Start of DATA TO EXAMINE

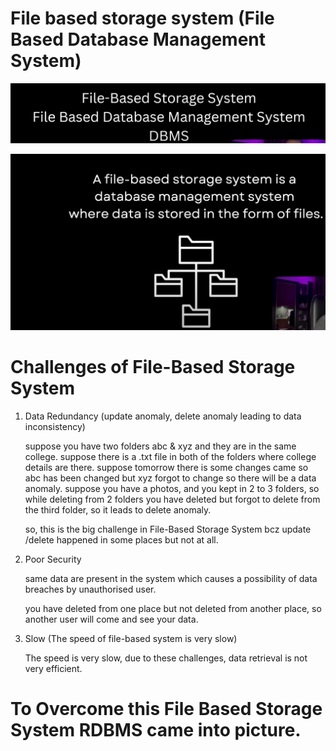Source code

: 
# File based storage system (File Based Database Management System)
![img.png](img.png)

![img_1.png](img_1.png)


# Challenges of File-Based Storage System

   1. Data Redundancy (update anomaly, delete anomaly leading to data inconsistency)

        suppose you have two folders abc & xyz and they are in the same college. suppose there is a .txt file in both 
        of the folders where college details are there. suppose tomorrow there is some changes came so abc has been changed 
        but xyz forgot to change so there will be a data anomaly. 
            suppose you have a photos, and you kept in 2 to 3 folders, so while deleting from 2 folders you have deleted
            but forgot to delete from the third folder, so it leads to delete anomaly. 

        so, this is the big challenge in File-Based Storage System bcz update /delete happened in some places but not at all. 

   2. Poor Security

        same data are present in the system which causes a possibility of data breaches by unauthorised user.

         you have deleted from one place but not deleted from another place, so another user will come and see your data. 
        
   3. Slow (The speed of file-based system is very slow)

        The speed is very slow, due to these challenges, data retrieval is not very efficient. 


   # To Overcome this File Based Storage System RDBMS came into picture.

End of DATA TO EXAMINE
Start of DATA TO EXAMINE

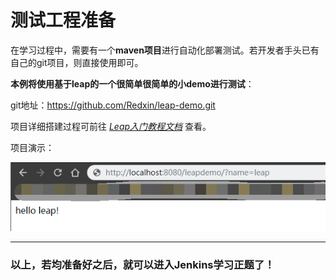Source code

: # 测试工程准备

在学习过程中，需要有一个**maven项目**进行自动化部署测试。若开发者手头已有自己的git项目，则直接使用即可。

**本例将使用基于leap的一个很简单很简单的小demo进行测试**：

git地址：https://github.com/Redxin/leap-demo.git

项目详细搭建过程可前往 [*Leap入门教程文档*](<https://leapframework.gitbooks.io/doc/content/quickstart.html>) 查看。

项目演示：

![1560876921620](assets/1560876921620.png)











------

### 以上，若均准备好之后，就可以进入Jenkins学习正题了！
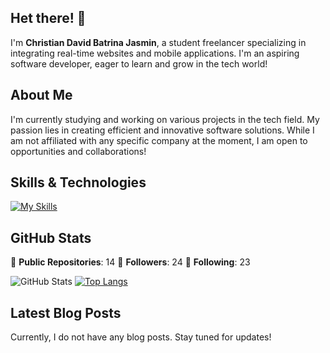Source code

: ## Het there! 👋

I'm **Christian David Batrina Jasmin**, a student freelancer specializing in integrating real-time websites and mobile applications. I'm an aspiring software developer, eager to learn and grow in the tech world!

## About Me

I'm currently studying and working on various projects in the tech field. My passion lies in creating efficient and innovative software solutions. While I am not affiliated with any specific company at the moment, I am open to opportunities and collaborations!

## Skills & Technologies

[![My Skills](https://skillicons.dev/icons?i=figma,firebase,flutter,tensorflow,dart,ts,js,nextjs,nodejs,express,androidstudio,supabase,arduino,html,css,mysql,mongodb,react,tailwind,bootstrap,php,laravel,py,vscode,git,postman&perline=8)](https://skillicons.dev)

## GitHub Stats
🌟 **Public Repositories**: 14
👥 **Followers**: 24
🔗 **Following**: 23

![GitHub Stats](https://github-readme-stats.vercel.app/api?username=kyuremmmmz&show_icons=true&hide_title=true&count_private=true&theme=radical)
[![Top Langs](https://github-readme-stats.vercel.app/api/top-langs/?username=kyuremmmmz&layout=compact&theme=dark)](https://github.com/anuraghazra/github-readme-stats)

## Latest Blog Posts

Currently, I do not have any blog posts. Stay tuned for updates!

End of DATA TO EXAMINE

BRIEF
Your job is to return all lines above that hold the word "theme".

THE COMPLETED TASK
![GitHub Stats](https://github-readme-stats.vercel.app/api?username=kyuremmmmz&show_icons=true&hide_title=true&count_private=true&theme=radical)
[![Top Langs](https://github-readme-stats.vercel.app/api/top-langs/?username=kyuremmmmz&layout=compact&theme=dark)](https://github.com/anuraghazra/github-readme-stats)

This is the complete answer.